THE TASK:
Down to the last character, repeat the data that follows.

● ● ● ● ● ● ●

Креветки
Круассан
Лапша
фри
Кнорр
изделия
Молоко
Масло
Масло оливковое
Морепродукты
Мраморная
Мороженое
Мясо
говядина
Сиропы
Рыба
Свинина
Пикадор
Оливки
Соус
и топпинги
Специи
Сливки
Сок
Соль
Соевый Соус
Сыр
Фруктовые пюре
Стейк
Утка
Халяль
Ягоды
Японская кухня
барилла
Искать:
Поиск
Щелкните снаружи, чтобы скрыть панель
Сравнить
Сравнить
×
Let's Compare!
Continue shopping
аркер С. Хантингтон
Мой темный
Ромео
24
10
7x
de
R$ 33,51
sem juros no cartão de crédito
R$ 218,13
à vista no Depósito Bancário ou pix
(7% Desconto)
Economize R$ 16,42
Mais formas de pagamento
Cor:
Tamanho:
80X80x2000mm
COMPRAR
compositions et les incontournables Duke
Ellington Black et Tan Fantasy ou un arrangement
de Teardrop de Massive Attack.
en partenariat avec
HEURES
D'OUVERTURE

● ● ● ● ● ● ●

RESULT:
Креветки
Круассан
Лапша
фри
Кнорр
изделия
Молоко
Масло
Масло оливковое
Морепродукты
Мраморная
Мороженое
Мясо
говядина
Сиропы
Рыба
Свинина
Пикадор
Оливки
Соус
и топпинги
Специи
Сливки
Сок
Соль
Соевый Соус
Сыр
Фруктовые пюре
Стейк
Утка
Халяль
Ягоды
Японская кухня
барилла
Искать:
Поиск
Щелкните снаружи, чтобы скрыть панель
Сравнить
Сравнить
×
Let's Compare!
Continue shopping
аркер С. Хантингтон
Мой темный
Ромео
24
10
7x
de
R$ 33,51
sem juros no cartão de crédito
R$ 218,13
à vista no Depósito Bancário ou pix
(7% Desconto)
Economize R$ 16,42
Mais formas de pagamento
Cor:
Tamanho:
80X80x2000mm
COMPRAR
compositions et les incontournables Duke
Ellington Black et Tan Fantasy ou un arrangement
de Teardrop de Massive Attack.
en partenariat avec
HEURES
D'OUVERTURE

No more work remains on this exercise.